It also makes KillOnlyUsers symmetrical to KillExcludeUsers.

It was already symmetrical. KillExcludeUsers filters out and KillOnlyUsers filters in. None of them is relevant if killing user processes is disabled globally. I think current behavior is more logical. KillUserProcesses enables or disables it globally and two other options allow to fine tune list of users if it is enabled.

@keszybz
Member
keszybz commented Apr 13, 2016

I had the following case in mind: you have KUP=off, and you want to enable killing for a single user. Without the patch you have to change two settings. With the patch just one. It just seems slightly simpler. But the change is cosmetic, so if everybody thinks it doesn't make things better, I'll be happy to drop it.

@poettering poettering referenced this pull request Apr 15, 2016
Closed

logout leaves running user processes #2975

0 of 1 task complete
@thx1111
thx1111 commented Apr 15, 2016

But the change is cosmetic

I have to chime in here. I say it is inappropriate to dismiss this sort of thing as "cosmetic", where, in fact, it is the very kind of thing that sets the "culture" and User Experience of systemd. "Simplicity", "Predictability", "Discoverability" - these are very important elements of the, shall we say, Administrative Experience. These are NOT simply "cosmetic" issues. I believe it is important to ask ourselves, not so much "how can we make this to work", but rather "how would some naive new user expect this to work?"

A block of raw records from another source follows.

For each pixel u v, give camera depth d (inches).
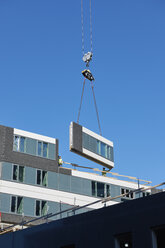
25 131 1744.6
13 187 1608.0
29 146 1728.6
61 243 700.0
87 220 667.4
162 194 559.8
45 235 742.5
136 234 576.4
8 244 823.1
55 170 1763.0
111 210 629.9
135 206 593.3
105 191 1870.1
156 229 559.2
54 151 1802.4
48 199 1680.6
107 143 1887.3
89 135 1753.2
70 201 1738.4
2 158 1630.2
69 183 1779.0
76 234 678.5
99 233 636.7
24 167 1674.5
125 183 1955.0
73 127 1646.2
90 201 1795.0
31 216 1600.6
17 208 1584.6
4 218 1523.1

To generalize on this idea, naively, I expect there to exist a simple and predictable "initial user state", a "guaranteed user state" of the machine. And I expect that that state can be regenerated by some means other than powering-down and rebooting the machine, which is to suggest that "logging-out" and then "logging-in" would be that means. And IΒ expect that the mechanism for changing the behavior or character of that "guaranteed user state" would be simply and easily discoverable, and not some Easter Egg hunt. Which is to say that configuration settings should be in "one place", and not be spread-out over some many files, or involve multiple kinds of configuration mechanisms.

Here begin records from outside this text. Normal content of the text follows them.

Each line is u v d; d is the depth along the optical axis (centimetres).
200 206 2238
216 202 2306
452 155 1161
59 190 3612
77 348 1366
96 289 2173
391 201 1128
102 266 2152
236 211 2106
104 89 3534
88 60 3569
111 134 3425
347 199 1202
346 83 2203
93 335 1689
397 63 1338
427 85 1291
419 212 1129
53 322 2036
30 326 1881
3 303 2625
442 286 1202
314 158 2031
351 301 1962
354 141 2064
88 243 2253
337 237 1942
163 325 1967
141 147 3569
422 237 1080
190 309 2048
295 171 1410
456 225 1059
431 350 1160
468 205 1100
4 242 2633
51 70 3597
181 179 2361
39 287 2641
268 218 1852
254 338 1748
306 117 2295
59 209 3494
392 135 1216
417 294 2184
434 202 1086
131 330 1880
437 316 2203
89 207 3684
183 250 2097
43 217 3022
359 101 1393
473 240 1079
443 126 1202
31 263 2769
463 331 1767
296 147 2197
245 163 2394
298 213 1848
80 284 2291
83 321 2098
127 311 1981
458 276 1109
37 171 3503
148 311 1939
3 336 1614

Just saying, as guidelines...

@keszybz
Member
keszybz commented Apr 15, 2016

Oh, man. The "it" that I considered cosmetic was whether KillOnlyUsers= has any effect when KillUserProcesses=false. The second one was default until now, so it's very unlikely that anyone set the first, why would they? So yeah, it's a change of semantics, but one that no one is likely to be in the position to notice. And anyway, this has nothing to do with "guaranteed user state" or anything like that.

@thx1111
thx1111 commented Apr 15, 2016 edited

Hmm - are there more variables than degrees of freedom?

KillUserProcesses=yes -> KillOnlyUsers= has no meaning.
KillUserProcesses=no -> KillExcludeUsers= has no meaning.

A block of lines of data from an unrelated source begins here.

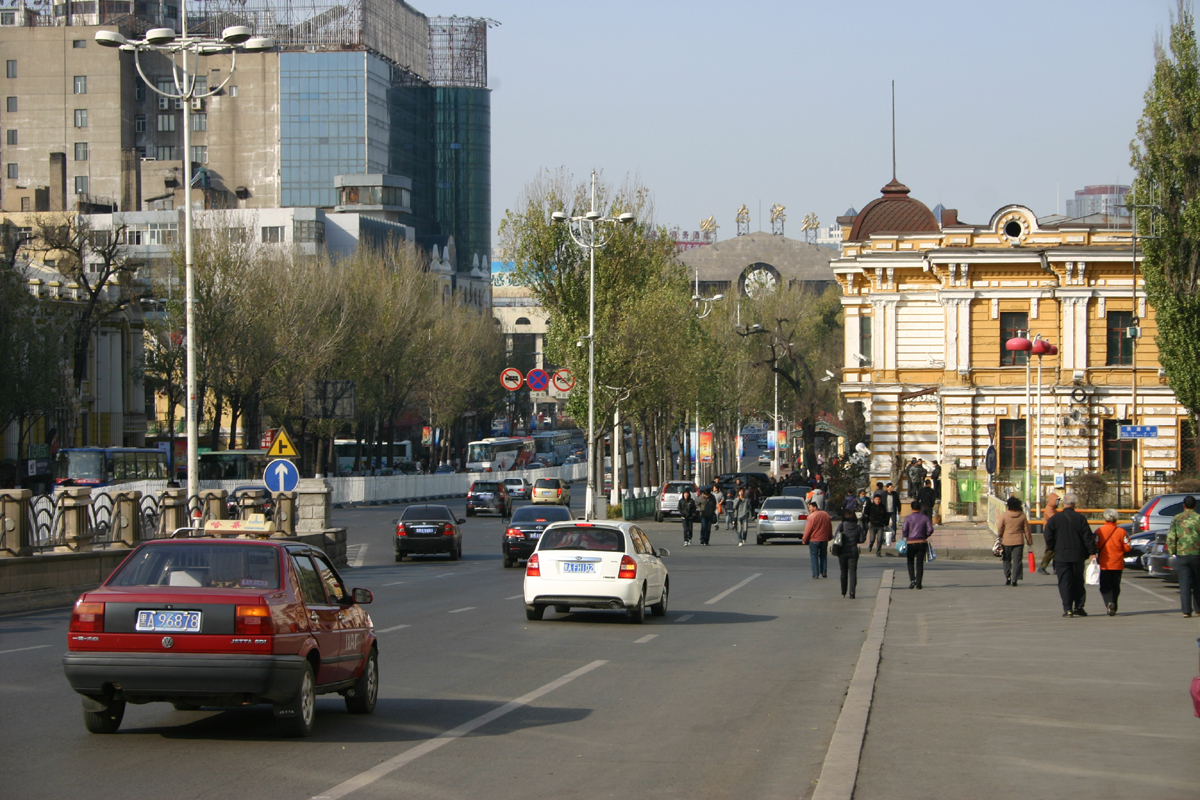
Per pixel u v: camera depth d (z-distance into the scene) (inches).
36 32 5895.7
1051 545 874.1
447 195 7716.5
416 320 3644.2
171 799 356.8
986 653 673.6
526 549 1453.0
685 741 446.6
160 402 4047.7
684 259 6220.5
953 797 351.3
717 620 896.3
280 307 2942.9
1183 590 856.9
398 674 613.9
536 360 6136.8
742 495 2003.0
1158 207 1988.2
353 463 4503.0
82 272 2829.7
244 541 454.3
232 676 416.8
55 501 1080.2
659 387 2516.0
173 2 6368.1
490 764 407.2
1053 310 2401.6
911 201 2738.7
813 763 410.6
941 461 2380.7
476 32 7859.3
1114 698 520.1
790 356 3501.5
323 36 6560.0
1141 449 2367.1
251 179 6205.7
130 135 6038.4
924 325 2470.5
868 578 1316.4
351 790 369.4
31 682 572.7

As opposed to using only KillOnlyUsers= and KillExcludeUsers= with the possible value "all", which becomes contradictory if both configurations are set to "all".

A less semantically awkward approach is to have a KillUserProcessesDefault=yes/no and KillUserExceptions=. Then, there are no meaningless or contradictory conditions.

@keszybz
Member
keszybz commented Apr 15, 2016

If I was doing this from scratch, I'd use just one config setting, with "*", "+user", "-user" mixed in any order. But that ship has sailed, and for backwards compat I think we should stay with KillUserProcesses.

@keszybz
Member
keszybz commented Apr 15, 2016

Force pushed with a tweak to the man page text.

@thx1111
thx1111 commented Apr 16, 2016

for backwards compat

In systemd?! Ha! Do what you think is best, but you don't have to resort to invalid justifications. I appreciate that there is little return in re-doing it all, and there are more important issues to address.

I am unclear, though, about how all these configurations interact. Will a user be able to set both "linger" and "not linger"? Will their user setting be able to override the system KillOnlyUsers= and KillExcludeUsers= settings? And will their "linger" setting be able to override the KillUserProcesses= default? Do some users get to choose and some not?

@arvidjaar
Contributor

@thx1111

And will their "linger" setting be able to override the KillUserProcesses= default?

These two settings are orthogonal to each other.

@keszybz

allow any user to request lingering

That sounds like an overkill. Going in line with other settings, this is difference between "persistent" and "run-time". We want every user to be able to start long-running process. This is implemented most easily by plugging into lingering concept. But then it should be enabled only until reboot, i.e. become run-time setting.

@keszybz
Member
keszybz commented Apr 16, 2016

But then it should be enabled only until reboot, i.e. become run-time setting.

It's something that I thought about too. It would mean that users are allowed to start processes as long as they are able to log in. But it would be a fairly significant change to lingering, with three states: on, off, runtime.

@thx1111
thx1111 commented Apr 16, 2016

These two settings are orthogonal to each other.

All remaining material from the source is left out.